Фрагмент текста:
++++++++++++++++++++

Добросовестно выполняя задание департамента, на чьи средства он совершал поездки, Ивановский давал табаководам дельные советы. Чтобы мозаика не распространялась, он рекомендовал не разводить табак на одном поле несколько лет подряд, а перемежать его другими культурами; рекомендовал сжигать больные растения. В то же время он искал ответа на главный, мучивший его, как ученого, вопрос: где возбудитель болезни и что он такое?
Он пустил в ход свечу Шамберлена.
Шамберлен, ученик и сотрудник Луи Пастера, в 1884 году смастерил под руководством своего учителя фильтр для улавливания микроорганизмов. Прибор этот гораздо удобнее, чем фильтровальная бумага. Он настолько прост и надежен, что применяется в лабораториях и доныне под названием «свеча Шамберлена». По виду фильтр действительно напоминает толстую свечу. Это круглый высокий сосудик из слабообожженной фарфоровой глины. В его стенках много пор. Они пропускают жидкости, но задерживают микроорганизмы. Значит, вода, сок растений, кровь — любая жидкость, пропущенная через фарфоровый фильтр, свободна от бактерий, грибков, дрожжей, от всего живого, что различимо в микроскоп. Так рассуждали Пастер и Шамберлен. И они не ошибались.

++++++++++++++++++++

Что сделать:
**A.** Ответьте на вопросы по отрывку об Ивановском:
(i) Что Ивановский советовал делать с больными растениями?
(ii) В каком году Шамберлен смастерил фильтр для улавливания микроорганизмов?
(iii) Из какого материала сделан сосудик фильтра?
**B.** Перепишите отрывок об Ивановском между словами "Добросовестно выполняя задание" и "что он такое?" включительно, заменив "табак" на "картофель".
**C.** Допишите следующую часть отрывка об Ивановском и свече Шамберлена, начав сразу после последнего приведенного предложения.

[Записи набора данных]
++++++++++++++++++++

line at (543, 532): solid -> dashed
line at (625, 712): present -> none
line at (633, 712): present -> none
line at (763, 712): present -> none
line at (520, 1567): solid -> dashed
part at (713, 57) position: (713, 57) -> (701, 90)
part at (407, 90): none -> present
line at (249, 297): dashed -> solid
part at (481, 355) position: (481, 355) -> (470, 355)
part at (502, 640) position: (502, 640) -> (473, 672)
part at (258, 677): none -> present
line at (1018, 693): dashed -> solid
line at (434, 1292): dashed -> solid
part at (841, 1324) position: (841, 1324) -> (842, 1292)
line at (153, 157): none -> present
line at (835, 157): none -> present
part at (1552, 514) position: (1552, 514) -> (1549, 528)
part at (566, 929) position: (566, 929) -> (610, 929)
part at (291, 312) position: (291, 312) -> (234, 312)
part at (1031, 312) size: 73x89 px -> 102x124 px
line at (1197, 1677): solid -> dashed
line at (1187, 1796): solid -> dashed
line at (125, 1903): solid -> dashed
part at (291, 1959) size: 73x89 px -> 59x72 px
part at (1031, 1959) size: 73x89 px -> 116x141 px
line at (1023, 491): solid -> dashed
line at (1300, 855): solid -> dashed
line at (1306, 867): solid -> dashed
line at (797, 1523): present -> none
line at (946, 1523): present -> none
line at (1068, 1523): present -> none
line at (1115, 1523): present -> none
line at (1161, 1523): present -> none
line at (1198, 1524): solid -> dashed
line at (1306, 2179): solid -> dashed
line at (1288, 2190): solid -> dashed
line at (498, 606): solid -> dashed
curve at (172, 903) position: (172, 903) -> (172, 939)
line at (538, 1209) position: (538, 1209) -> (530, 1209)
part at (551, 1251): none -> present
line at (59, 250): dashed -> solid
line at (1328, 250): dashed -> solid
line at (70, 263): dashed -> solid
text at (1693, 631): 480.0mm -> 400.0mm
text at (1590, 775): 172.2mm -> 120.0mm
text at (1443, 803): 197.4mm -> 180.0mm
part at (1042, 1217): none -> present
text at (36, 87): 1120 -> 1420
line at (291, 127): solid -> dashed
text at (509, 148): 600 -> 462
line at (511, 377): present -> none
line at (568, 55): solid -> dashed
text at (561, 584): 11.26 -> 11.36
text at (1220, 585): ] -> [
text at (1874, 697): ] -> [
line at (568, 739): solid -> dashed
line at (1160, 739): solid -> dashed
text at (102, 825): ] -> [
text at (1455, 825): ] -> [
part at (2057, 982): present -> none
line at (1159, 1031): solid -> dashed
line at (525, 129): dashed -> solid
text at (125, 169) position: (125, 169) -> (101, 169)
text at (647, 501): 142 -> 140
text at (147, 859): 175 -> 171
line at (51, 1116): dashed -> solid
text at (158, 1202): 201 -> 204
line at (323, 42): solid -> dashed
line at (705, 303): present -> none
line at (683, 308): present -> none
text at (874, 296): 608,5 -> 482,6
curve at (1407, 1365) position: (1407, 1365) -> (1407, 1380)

++++++++++++++++++++

Ответы по заданиям:
**A.**
(i) Сжигать их.
(ii) В 1884 году.
(iii) Из слабообожженной фарфоровой глины.

**B.**
Добросовестно выполняя задание департамента, на чьи средства он совершал поездки, Ивановский давал картофельоводам дельные советы. Чтобы мозаика не распространялась, он рекомендовал не разводить картофель на одном поле несколько лет подряд, а перемежать его другими культурами; рекомендовал сжигать больные растения. В то же время он искал ответа на главный, мучивший его, как ученого, вопрос: где возбудитель болезни и что он такое?

**C.**
Спустя год после изобретения фарфорового фильтра, мир узнал об одном из самых выдающихся открытий века: Пастер стал делать людям прививки, спасающие от бешенства. Благодеяние, оказанное этим открытием человечеству, — неоценимо. Естественно, что Пастер и его сотрудники попытались найти микроб, вызывающий бешенство. Слюну бешеной собаки исследовали под микроскопом; изучали также осадок в фарфоровом фильтре после того, как через него прошла зараженная жидкость. Ничего найдено не было. Предположили: возбудитель так мал, что не виден в микроскоп. И это, в общем, тоже было верно.
В 1890 году, в том году, когда Ивановский начал работать в Никитском саду, на Международном гигиеническом конгрессе выступил Роберт Кох, один из создателей микробиологии. Он перечислил ряд болезней, не поддающихся изучению обычными, принятыми тогда методами: оспа, желтая лихорадка, чума рогатого скота, трахома. Кох подчеркнул, что возбудители этих болезней неразличимы в микроскоп и не размножаются в искусственных условиях…
А теперь вернемся в Никитский сад. Отжав сок из табачных листьев, зараженных мозаикой, Ивановский пропустил его через свечу Шамберлена. Затем взял из прибора осадок, положил на предметное стеклышко и тщательно изучил под микроскопом при самом большом увеличении. Никаких признаков возбудителя болезни!..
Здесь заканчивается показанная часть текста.